In an unusual move, a Dane County judge has refused to dismiss a voter ID case as ordered by the state Supreme Court, writing that he believed doing so would violate his oath to uphold the state constitution. Instead of entering an order to terminate the case, Dane County Circuit Judge Richard Niess wrote in a brief order Thursday that he was instead stepping aside and having another judge dismiss the case. “The Wisconsin Supreme Court has ordered this court to deliver the coup de grace to this case by dismissing plaintiff’s Amended Complaint on remand. However, doing so would violate my oath to ‘support … the constitution of the State of Wisconsin,'” Niess wrote, quoting from the oath that judges must take under state law. “Accordingly, I recuse.” Niess did not return a call Tuesday. The case has been reassigned to Judge Ellen Berz, who has not yet acted on the case.

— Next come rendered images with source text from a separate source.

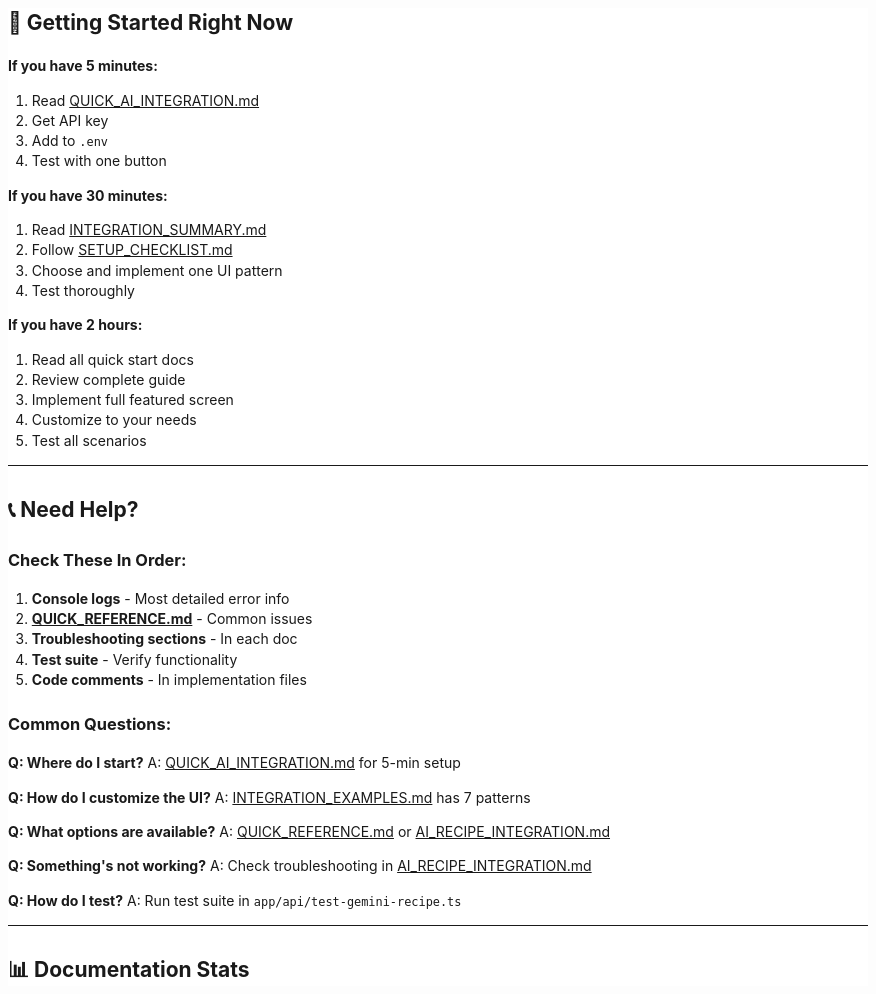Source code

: 
## 🚀 Getting Started Right Now

**If you have 5 minutes:**
1. Read [QUICK_AI_INTEGRATION.md](QUICK_AI_INTEGRATION.md)
2. Get API key
3. Add to `.env`
4. Test with one button

**If you have 30 minutes:**
1. Read [INTEGRATION_SUMMARY.md](INTEGRATION_SUMMARY.md)
2. Follow [SETUP_CHECKLIST.md](SETUP_CHECKLIST.md)
3. Choose and implement one UI pattern
4. Test thoroughly

**If you have 2 hours:**
1. Read all quick start docs
2. Review complete guide
3. Implement full featured screen
4. Customize to your needs
5. Test all scenarios

---

## 📞 Need Help?

### Check These In Order:
1. **Console logs** - Most detailed error info
2. **[QUICK_REFERENCE.md](QUICK_REFERENCE.md)** - Common issues
3. **Troubleshooting sections** - In each doc
4. **Test suite** - Verify functionality
5. **Code comments** - In implementation files

### Common Questions:

**Q: Where do I start?**
A: [QUICK_AI_INTEGRATION.md](QUICK_AI_INTEGRATION.md) for 5-min setup

**Q: How do I customize the UI?**
A: [INTEGRATION_EXAMPLES.md](INTEGRATION_EXAMPLES.md) has 7 patterns

**Q: What options are available?**
A: [QUICK_REFERENCE.md](QUICK_REFERENCE.md) or [AI_RECIPE_INTEGRATION.md](AI_RECIPE_INTEGRATION.md)

**Q: Something's not working?**
A: Check troubleshooting in [AI_RECIPE_INTEGRATION.md](AI_RECIPE_INTEGRATION.md)

**Q: How do I test?**
A: Run test suite in `app/api/test-gemini-recipe.ts`

---

## 📊 Documentation Stats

The spat does not appear to have any effect on the status of the voter ID law. That law, approved in 2011, was blocked for 21/2 years because of a wave of litigation, but was reinstated this month after a series of rulings in state and federal courts.
By taking such a stance, Niess risks being disciplined by judicial ethics officials, said Charles Geyh, a law professor at the Indiana University Maurer School of Law. Geyh has written on judicial ethics and judicial disqualification. “Defying higher courts is not something judges are supposed to do,” he said.
He called Niess’ move “kind of an act of civil disobedience” and “a pretty defiant act.” The move creates a conundrum because people should be praised for acts of conscience, but at the same time judges are duty-bound to follow the orders of higher courts, Geyh said.